- Directions:
Your answer should be the records below, written out exactly.

------------------------------------

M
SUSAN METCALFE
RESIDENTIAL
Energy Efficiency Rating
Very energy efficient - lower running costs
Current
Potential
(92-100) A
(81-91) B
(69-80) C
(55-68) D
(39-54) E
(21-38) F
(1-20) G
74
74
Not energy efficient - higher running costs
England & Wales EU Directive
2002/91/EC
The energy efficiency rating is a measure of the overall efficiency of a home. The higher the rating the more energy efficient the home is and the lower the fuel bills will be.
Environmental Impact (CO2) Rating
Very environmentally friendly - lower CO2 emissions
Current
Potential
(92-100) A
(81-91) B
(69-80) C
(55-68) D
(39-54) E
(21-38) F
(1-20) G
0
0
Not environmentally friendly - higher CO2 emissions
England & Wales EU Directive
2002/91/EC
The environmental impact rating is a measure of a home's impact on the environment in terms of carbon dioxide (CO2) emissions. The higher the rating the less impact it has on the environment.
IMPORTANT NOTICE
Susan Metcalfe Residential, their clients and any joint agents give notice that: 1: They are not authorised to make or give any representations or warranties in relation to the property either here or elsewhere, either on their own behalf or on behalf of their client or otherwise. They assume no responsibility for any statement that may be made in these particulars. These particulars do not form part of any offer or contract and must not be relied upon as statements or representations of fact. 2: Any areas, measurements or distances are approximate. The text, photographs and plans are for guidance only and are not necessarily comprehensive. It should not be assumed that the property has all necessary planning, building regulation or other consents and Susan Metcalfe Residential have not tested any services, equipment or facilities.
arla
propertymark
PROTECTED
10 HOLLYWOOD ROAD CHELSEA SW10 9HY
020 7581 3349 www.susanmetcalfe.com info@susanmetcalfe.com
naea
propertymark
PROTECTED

------------------------------------

- Your response:
M
SUSAN METCALFE
RESIDENTIAL
Energy Efficiency Rating
Very energy efficient - lower running costs
Current
Potential
(92-100) A
(81-91) B
(69-80) C
(55-68) D
(39-54) E
(21-38) F
(1-20) G
74
74
Not energy efficient - higher running costs
England & Wales EU Directive
2002/91/EC
The energy efficiency rating is a measure of the overall efficiency of a home. The higher the rating the more energy efficient the home is and the lower the fuel bills will be.
Environmental Impact (CO2) Rating
Very environmentally friendly - lower CO2 emissions
Current
Potential
(92-100) A
(81-91) B
(69-80) C
(55-68) D
(39-54) E
(21-38) F
(1-20) G
0
0
Not environmentally friendly - higher CO2 emissions
England & Wales EU Directive
2002/91/EC
The environmental impact rating is a measure of a home's impact on the environment in terms of carbon dioxide (CO2) emissions. The higher the rating the less impact it has on the environment.
IMPORTANT NOTICE
Susan Metcalfe Residential, their clients and any joint agents give notice that: 1: They are not authorised to make or give any representations or warranties in relation to the property either here or elsewhere, either on their own behalf or on behalf of their client or otherwise. They assume no responsibility for any statement that may be made in these particulars. These particulars do not form part of any offer or contract and must not be relied upon as statements or representations of fact. 2: Any areas, measurements or distances are approximate. The text, photographs and plans are for guidance only and are not necessarily comprehensive. It should not be assumed that the property has all necessary planning, building regulation or other consents and Susan Metcalfe Residential have not tested any services, equipment or facilities.
arla
propertymark
PROTECTED
10 HOLLYWOOD ROAD CHELSEA SW10 9HY
020 7581 3349 www.susanmetcalfe.com info@susanmetcalfe.com
naea
propertymark
PROTECTED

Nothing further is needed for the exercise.